Thomas Carlyle (1795 – 1881) was a Scottish philosopher, satirical writer, essayist, translator, historian, mathematician, and teacher. Considered one of the most important social commentators of his time, he presented many lectures during his lifetime with acclaim in the Victorian era. A respected historian, his 1837 book The French Revolution: A History was the inspiration for Charles Dickens’ 1859 novel A Tale of Two Cities, and remains popular today. Carlyle’s 1836 Sartor Resartus is a notable philosophical novel.
Quotes by Thomas Carlyle…
Virtue is, like health, the harmony of the whole man.
If a book comes from the heart, it will contrive to reach other hearts.
There is always hope in a man that actually and earnestly works. In idleness alone is there perpetual despair.
Our grand business is, not to see what lies dimly at a distance, but to do what lies clearly at hand.

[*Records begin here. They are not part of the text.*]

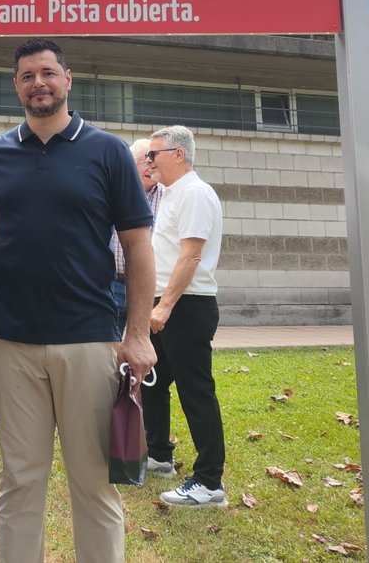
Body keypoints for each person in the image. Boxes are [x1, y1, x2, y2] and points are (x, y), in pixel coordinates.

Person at [0, 38, 157, 563]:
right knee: (20, 481)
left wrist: (136, 334)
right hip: (11, 343)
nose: (39, 84)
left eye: (48, 73)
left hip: (89, 339)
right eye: (27, 76)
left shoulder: (108, 151)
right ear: (16, 86)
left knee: (94, 484)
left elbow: (140, 247)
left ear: (67, 79)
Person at [141, 125, 228, 508]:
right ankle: (159, 456)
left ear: (178, 154)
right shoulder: (172, 195)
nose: (148, 162)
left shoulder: (195, 193)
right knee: (153, 384)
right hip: (166, 302)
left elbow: (190, 255)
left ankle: (210, 482)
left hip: (186, 306)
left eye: (153, 155)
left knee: (195, 391)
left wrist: (164, 306)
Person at [110, 137, 163, 335]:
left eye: (153, 161)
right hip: (114, 283)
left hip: (148, 286)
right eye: (144, 161)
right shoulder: (115, 193)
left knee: (142, 344)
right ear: (130, 165)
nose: (150, 167)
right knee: (111, 346)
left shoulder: (168, 196)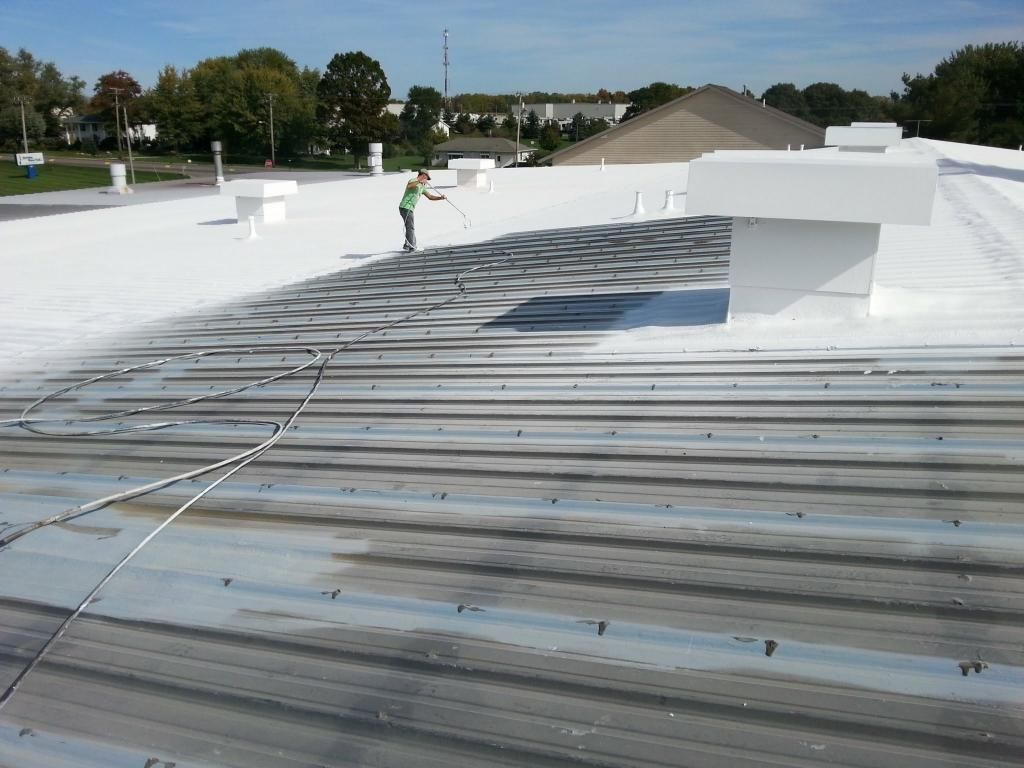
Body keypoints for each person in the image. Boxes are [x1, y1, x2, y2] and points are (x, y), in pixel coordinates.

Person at [399, 170, 445, 252]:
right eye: (427, 178)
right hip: (405, 207)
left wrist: (440, 198)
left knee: (409, 226)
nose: (427, 180)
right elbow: (410, 186)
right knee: (410, 227)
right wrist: (420, 181)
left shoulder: (421, 187)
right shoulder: (413, 180)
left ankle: (407, 245)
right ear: (423, 175)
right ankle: (412, 246)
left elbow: (430, 196)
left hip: (410, 208)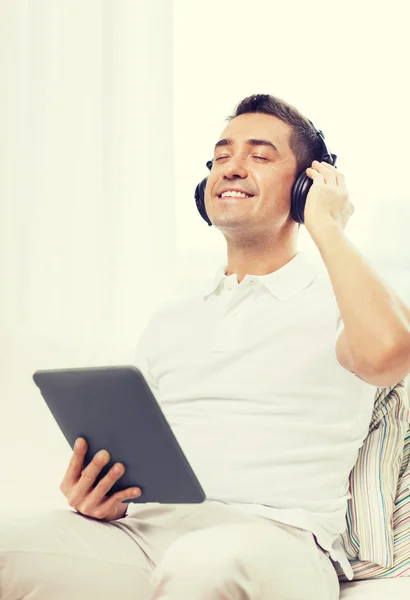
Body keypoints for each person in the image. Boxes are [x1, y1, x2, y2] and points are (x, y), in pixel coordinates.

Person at [1, 94, 410, 600]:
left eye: (260, 157)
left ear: (307, 187)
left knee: (202, 567)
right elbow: (140, 450)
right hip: (144, 537)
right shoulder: (172, 317)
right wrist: (107, 495)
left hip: (276, 541)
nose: (232, 168)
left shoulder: (343, 300)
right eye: (220, 158)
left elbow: (388, 354)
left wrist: (326, 225)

Indeed it is well said, “In every object there is inexhaustible meaning; the eye sees in it what the eye brings means of seeing.”
The work an unknown good man has done is like a vein of water flowing hidden underground, secretly making the ground green.
It is the spiritual always which determines the material.
Thought is parent of the deed.
Loud clamour is always more or less insane.
The great law of culture is: Let each become all that he was created capable of being; expand, if possible, to his full growth; resisting all impediments, casting off all foreign, especially all noxious adhesions, and show himself at length in his own shape and stature, be these what they may.